As you skid, out of control, towards the gaping abyss of a flaming garbage fire you might have pause to think how did it all go so wrong?
Without fail a raging storm of fecal matter begins with one poor decision. The trouble is, at the time, you can’t see where that first step will inevitably lead you. Like following a trail of MMs into the dripping maw of a slavering failure beast that first choice seems so sweet.
For instance, a group of people sat around and said you know what’s cool right now? Protesting. Standing up against the man. Everyone is doing that. Counter-culture that’s what the kids love. Then they took that thinking another step further. One more MM on the trail to disaster.

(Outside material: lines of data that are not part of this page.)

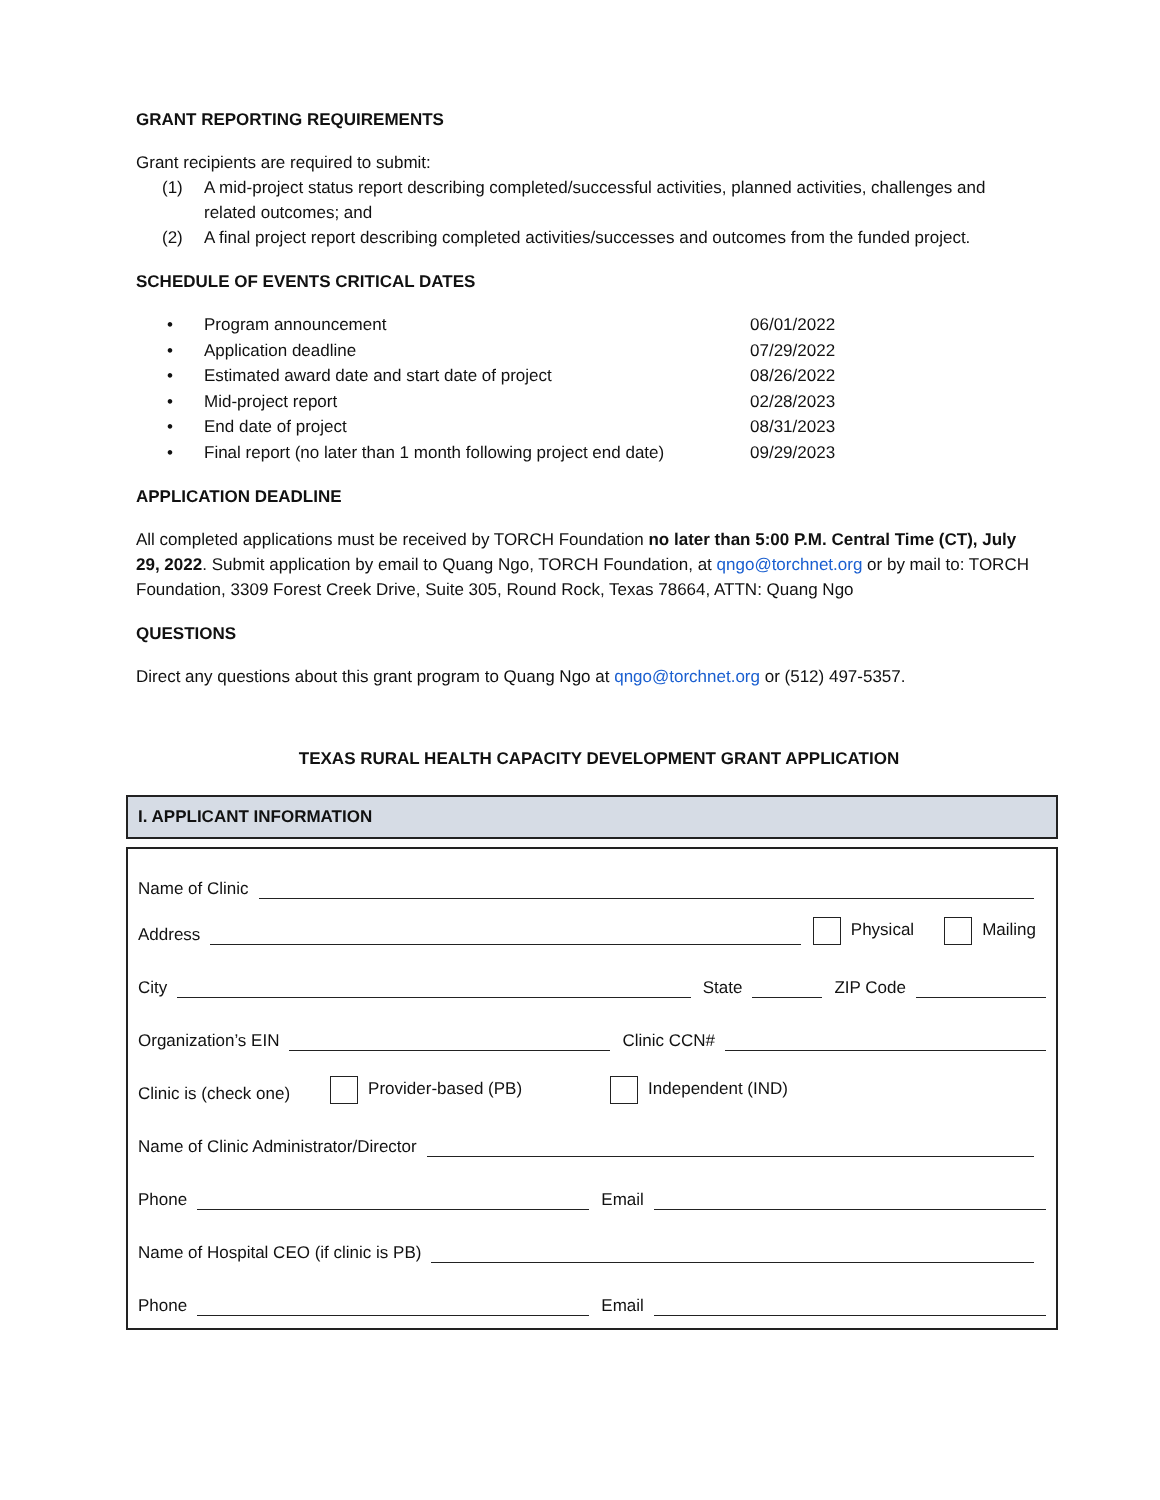GRANT REPORTING REQUIREMENTS
Grant recipients are required to submit:
(1) A mid-project status report describing completed/successful activities, planned activities, challenges and related outcomes; and
(2) A final project report describing completed activities/successes and outcomes from the funded project.
SCHEDULE OF EVENTS CRITICAL DATES
• Program announcement 06/01/2022
• Application deadline 07/29/2022
• Estimated award date and start date of project 08/26/2022
• Mid-project report 02/28/2023
• End date of project 08/31/2023
• Final report (no later than 1 month following project end date) 09/29/2023
APPLICATION DEADLINE
All completed applications must be received by TORCH Foundation no later than 5:00 P.M. Central Time (CT), July 29, 2022. Submit application by email to Quang Ngo, TORCH Foundation, at qngo@torchnet.org or by mail to: TORCH Foundation, 3309 Forest Creek Drive, Suite 305, Round Rock, Texas 78664, ATTN: Quang Ngo
QUESTIONS
Direct any questions about this grant program to Quang Ngo at qngo@torchnet.org or (512) 497-5357.
TEXAS RURAL HEALTH CAPACITY DEVELOPMENT GRANT APPLICATION
I. APPLICANT INFORMATION
Name of Clinic
Address
Physical Mailing
City
State
ZIP Code
Organization’s EIN
Clinic CCN#
Clinic is (check one) Provider-based (PB) Independent (IND)
Name of Clinic Administrator/Director
Phone
Email
Name of Hospital CEO (if clinic is PB)
Phone
Email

What if we use protesting to sell our soft drink?
This is the point where someone needed to stop the train of thought because that bastard was coming off the tracks and it hadn’t even left the station. I can only assume this “idea” came from someone in a position of power surrounded by drones that could only utter variations of the words “Yes, Sir, we love it.”
That bad idea was soon followed by a succession of dreadful mind spews that included such gems as “Kendall Jenner in a blonde wig” and “An ethnic gentleman playing a musical instrument on a rooftop” and “A woman in a hijab getting angry at a pile of photos” and “A cop accepting a Pepsi rather than spraying pepper in faceholes.”
While everyone around me was reeling back in horror at the Kendall Jenner/Pepsi/Black Lives Don’t Matter clusterbarf I couldn’t stop thinking how on earth did Pepsi ever let this happen? So I started digging, I did what any good detective does. I asked the interwebs.
Where was the creative genius behind this “ad”? A short time later I arrived at the virtual doorway of “Creators League.” Yep they actually called themselves that. What do we you? We create, because we’re creative. Who are we? We’re a group of people. Toby get the thesaurus and look up “group” - what’s the first word? “League”? That’s it! From this moment on we shall be known as “Creators League.”
They live in a 4,000-square foot content studio in New York’s SoHo neighborhood. Whenever the hell a “content studio” is. Soon my trawl through cyberspace turned up the ugly truth about “Creators League” namely it is an agency entirely staffed by puppets. That’s right, puppets., because there’s a corporate hand jammed up right their sock slot.
In May 2016 Pepsi proudly announced the opening of “Creators League,” in the hope it will let marketers, not agencies, sit in the creative driver’s seat. Before this stroke of brilliance, if Pepsi needed to get an edit made to an online film or piece of content, it would involve sending that piece off to an agency, who then in turn would perhaps send it an editor — a process that took, on average two weeks. Nowadays it takes an hour.
Just an hour. Awesome. Not a creative person comes near it. The marketers come up with a thought, something along the lines of; “Hey did you see those Black Lives Matter marches on TV last night? We should tap that.” Then some work experience kids wired to the eyeballs on energy drinks will take out the office camera, shoot it, edit it and put it online. Job done.
They had removed all the pesky things that stop ideas skidding towards the world like a sledge loaded with TNT and piloted by a masturbating monkey. Those things were 1) people who would’ve actually taken the time to craft an idea and, more importantly, 2) people who say NO to a bad idea.
There’s a lesson to be learned here and it’s an old lesson. If you go to a restaurant and order a three star meal then don’t go into the kitchen and tell the chef how to cook it. If you create your own agency and tell them what to do then you will get something that looks like an idea, smells like an idea but dear baby jebus, it will not be an idea. In fact, chances are, it will a very bad idea. Yes it’s an idea you paid half as much for and it was created overnight but will that be worth all the damage it will do to your brand?